In the photo below, I had the camera low to the ground on top of the train tracks and needed to angle the LCD up to compose. It not only took longer to flip the LCD screen out to the left, but it also became hard to center the image since the LCD was so far to one side. This is a case with a simple tilting screen would have worked much better.

On the other hand, I love the Canon 90D’s screen that lets you turn the LCD inward to face the camera, thereby offering screen protection. It would be fantastic to see other camera manufacturers add this feature to their LCDs.

The best touchscreen I’ve ever used

Another thing in favor of the 90D’s screen was that its touch operation is the best I’ve experienced on any DSLR or mirrorless camera. It’s very responsive with no lag, and it allows for multiple functions, from reviewing your images by swiping, selecting quick modes, and (best of all) setting a focus point. I’ve long heard that Canon’s Dual Pixel Autofocus is among the very best, and after trying it on the Canon 90D, I have to agree. When you select a focus point by tapping on the touchscreen, tracking is fast and accurate. This came in handy when shooting this tiny and very fast lizard perched on a sprinkler head. Within seconds of snapping this photo, he took off running.

Within seconds of snapping this photo, tiny (and very fast) lizard took off running, but the 90D’s live view AF was quick enough to capture him, first.

All in all…

After a full week of shooting with the Canon 90D and the kit lens, I’ve adjusted to its size and shooting style. If I had to, I could use this camera comfortably to shoot photos and videos for both fun or professional use. But given the choice, I would still reach for a mirrorless camera instead. It has nothing to do with image quality (I still prefer Canon’s output), or autofocus performance (though Sony still has an edge).

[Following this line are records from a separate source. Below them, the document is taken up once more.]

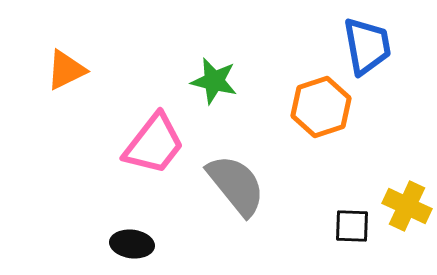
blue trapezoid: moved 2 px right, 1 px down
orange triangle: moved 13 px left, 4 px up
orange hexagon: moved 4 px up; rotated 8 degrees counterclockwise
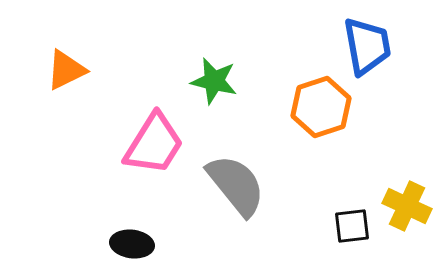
pink trapezoid: rotated 6 degrees counterclockwise
black square: rotated 9 degrees counterclockwise
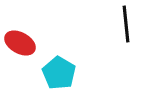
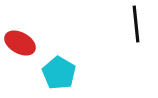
black line: moved 10 px right
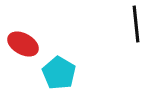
red ellipse: moved 3 px right, 1 px down
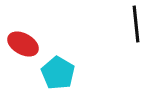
cyan pentagon: moved 1 px left
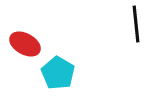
red ellipse: moved 2 px right
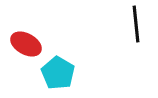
red ellipse: moved 1 px right
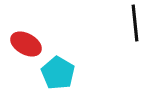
black line: moved 1 px left, 1 px up
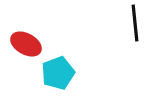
cyan pentagon: rotated 20 degrees clockwise
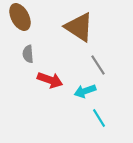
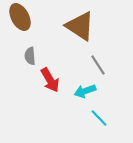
brown triangle: moved 1 px right, 1 px up
gray semicircle: moved 2 px right, 2 px down
red arrow: rotated 40 degrees clockwise
cyan line: rotated 12 degrees counterclockwise
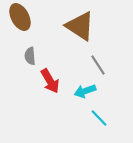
red arrow: moved 1 px down
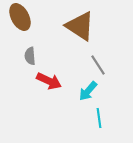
red arrow: moved 1 px left; rotated 35 degrees counterclockwise
cyan arrow: moved 3 px right; rotated 30 degrees counterclockwise
cyan line: rotated 36 degrees clockwise
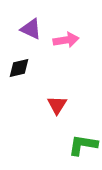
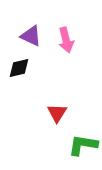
purple triangle: moved 7 px down
pink arrow: rotated 85 degrees clockwise
red triangle: moved 8 px down
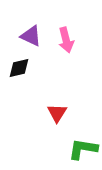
green L-shape: moved 4 px down
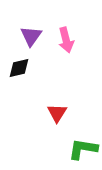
purple triangle: rotated 40 degrees clockwise
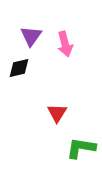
pink arrow: moved 1 px left, 4 px down
green L-shape: moved 2 px left, 1 px up
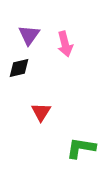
purple triangle: moved 2 px left, 1 px up
red triangle: moved 16 px left, 1 px up
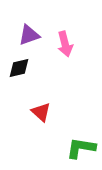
purple triangle: rotated 35 degrees clockwise
red triangle: rotated 20 degrees counterclockwise
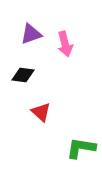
purple triangle: moved 2 px right, 1 px up
black diamond: moved 4 px right, 7 px down; rotated 20 degrees clockwise
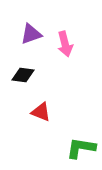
red triangle: rotated 20 degrees counterclockwise
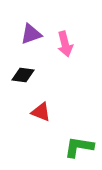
green L-shape: moved 2 px left, 1 px up
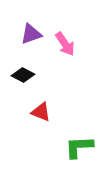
pink arrow: rotated 20 degrees counterclockwise
black diamond: rotated 20 degrees clockwise
green L-shape: rotated 12 degrees counterclockwise
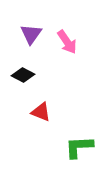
purple triangle: rotated 35 degrees counterclockwise
pink arrow: moved 2 px right, 2 px up
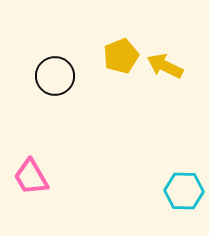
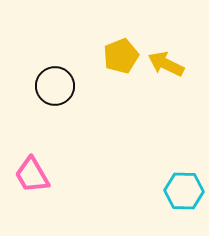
yellow arrow: moved 1 px right, 2 px up
black circle: moved 10 px down
pink trapezoid: moved 1 px right, 2 px up
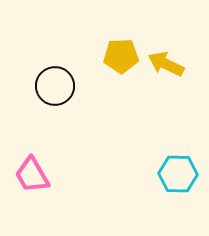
yellow pentagon: rotated 20 degrees clockwise
cyan hexagon: moved 6 px left, 17 px up
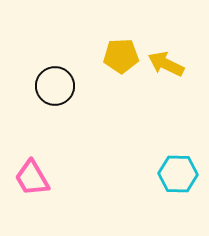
pink trapezoid: moved 3 px down
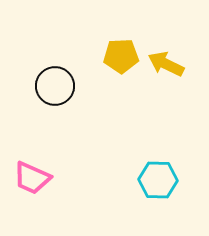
cyan hexagon: moved 20 px left, 6 px down
pink trapezoid: rotated 36 degrees counterclockwise
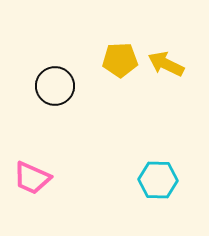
yellow pentagon: moved 1 px left, 4 px down
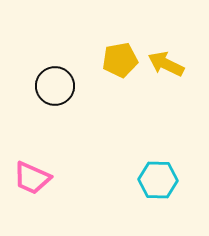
yellow pentagon: rotated 8 degrees counterclockwise
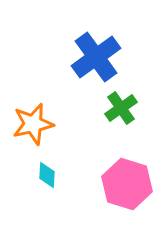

Instead, it comes down to the DSLR’s lack of an electronic viewfinder (EVF). With mirrorless cameras, I’ve become used to constantly (and rapidly) switch between using the rear LCD screen and EVF to compose and shoot both photos and videos. This transition is quick and seamless on a mirrorless camera. Yes, you have an option to enable Live View shooting on a DSLR like the Canon 90D, but the experience is clunky and therefore not practical on a professional shoot, or even a casual vacation.